Q: What if I need scratch space on disk for my AWS Lambda function?
Each Lambda function receives 500MB of non-persistent disk space in its own /tmp directory.

It also took me this whole afternoon to figure out that some libs(such as libprelude etc.) need to be installed, env path needs to be updated when run freshclam after the upgrade from 0.102.2 to 0.102.3. I am going to migrate the lambda to an EC2(more stable and under control) to update definition file.
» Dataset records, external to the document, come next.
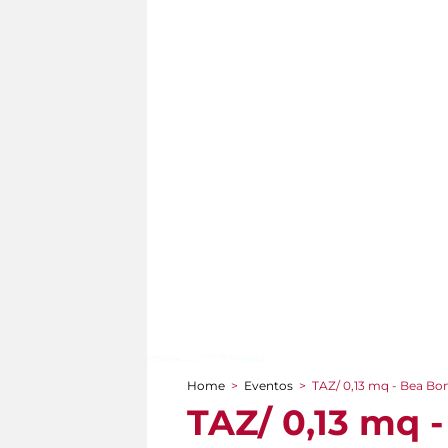
Home
>
Eventos
>
TAZ/ 0,13 mq - Bea Bon
You are here
TAZ/ 0,13 mq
ostigley commented 4 years ago

thanks @DimitrijeManic , your snippet fixed my update.py issues (running out of space)

anuj9196 commented 4 years ago

Increasing the memory worked for me

dalekurt commented 3 years ago

Same here, increasing the memory did the trick.

baartch commented 3 years ago

Increasing lambda MEM to 2048 has resolved the timeout issue however the next next problem is regarding disk space in /tmp.

Lambda has a fixed 500MB storage which can't be changed

Guys, I know, it's a long time ago you wrote this. I just want to mention, that there is the possibility to append an EFS (Elastic File System) to a Lambda, an then you have nearly unlimited storage available.

https://aws.amazon.com/blogs/compute/using-amazon-efs-for-aws-lambda-in-your-serverless-applications/

just make sure to avoid this error: https://github.com/aws/serverless-application-model/issues/1631#issuecomment-648049879

and note, you have to delete the files by yourself after scanning

abhinavbom commented 3 years ago

The best solution for this problem is to increase the memory to 2048MB. Thanks folks.